So the first portion of your question with "how do I correctly sub-license" is answered in this SO link: Can I re-license someone's MIT code. Hat tip to Gallaecio for this link.
And the most relevant part of the answer there is:
What you can do is have more than one license on the software.
So, you need to include the license file, but I'd add something about it not applying to the whole product. To be nice, you might want to point out where somebody can get a copy of the MIT-licensed starting point.
You need to include the GPL as well as the original license, and you need to make it clear that each individual file as a whole is covered by the GPL, as well as MIT for portions of it.
This is an additional SO question regarding MIT vs GPL licenses that I think is relevant to your question.

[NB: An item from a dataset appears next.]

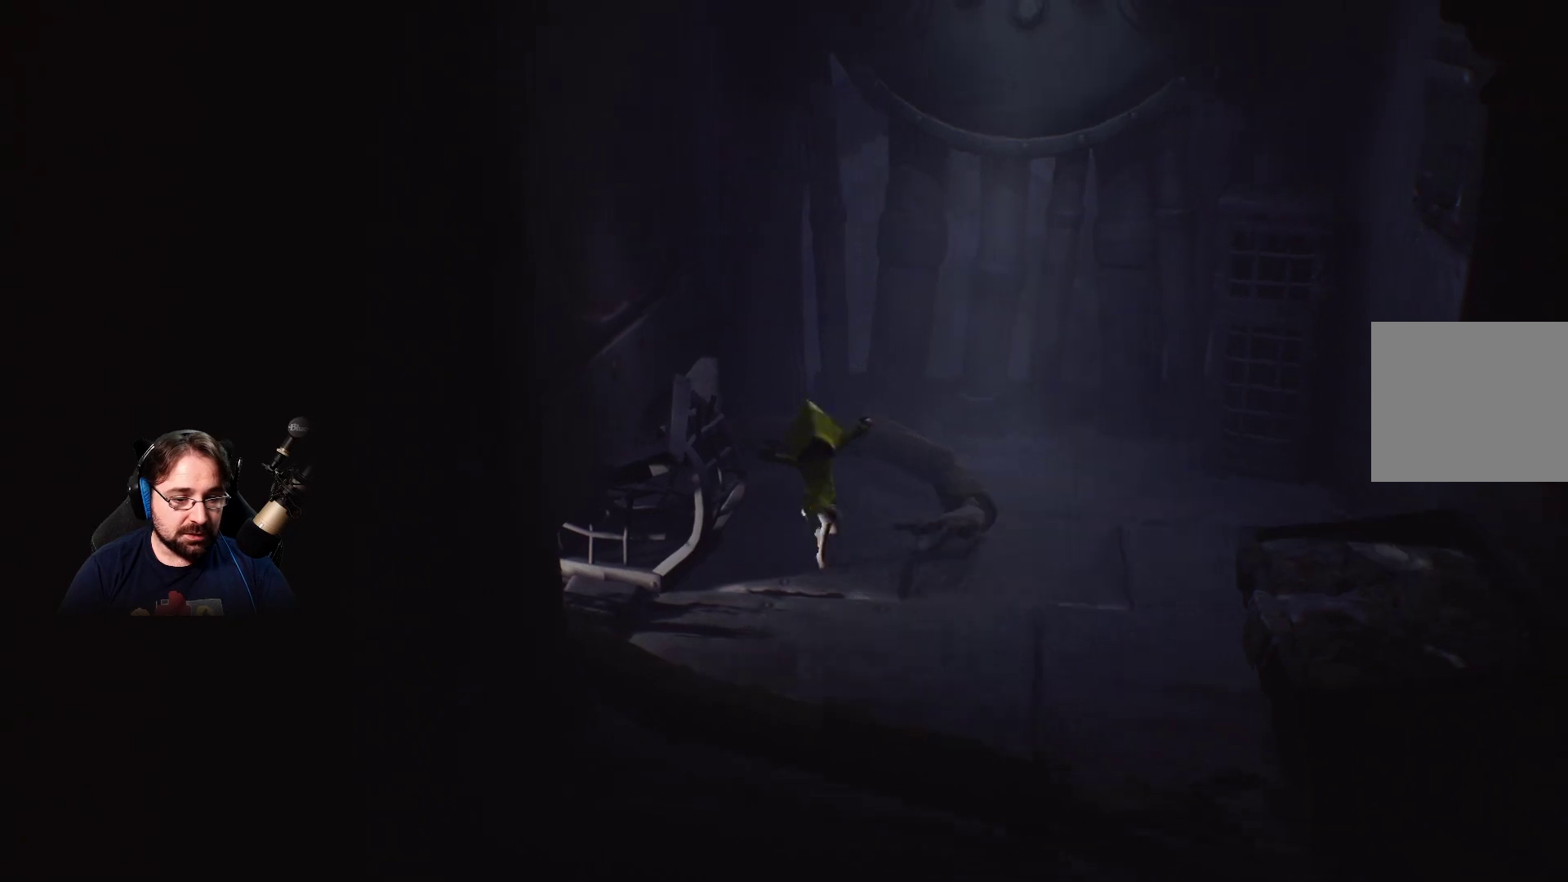
{"buttons": [], "left_stick": "up-right", "right_stick": "center", "events": [[400, "left_stick", "up-right"]]}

It's worth noting that when you sub-license that MIT licensed project into a GPL'd project that you are presenting the entire package as a GPL'd project, which includes the viral aspect of GPL. The original project you're borrowing will remain available under the MIT license through whatever source you picked it up from. The difference is that the package is now GPL'd as part of your project.
Arguably, if someone uses the MIT licensed project from your GPL'd project, they would need to consider it as GPL'd. However, they could also just go back to the original source of the project under the MIT license and use it from there under an MIT license. It's splitting hairs, and I think it's impossible to predict how it would play out in court.
The GPL FAQ has a good section on what it means for two licenses to be compatible.
This references the Free Software Foundation's comments on various licenses. Their comments on the MIT license are:
This is a lax, permissive non-copyleft free software license, compatible with the GNU GPL. Which is a good thing from your question's point of view.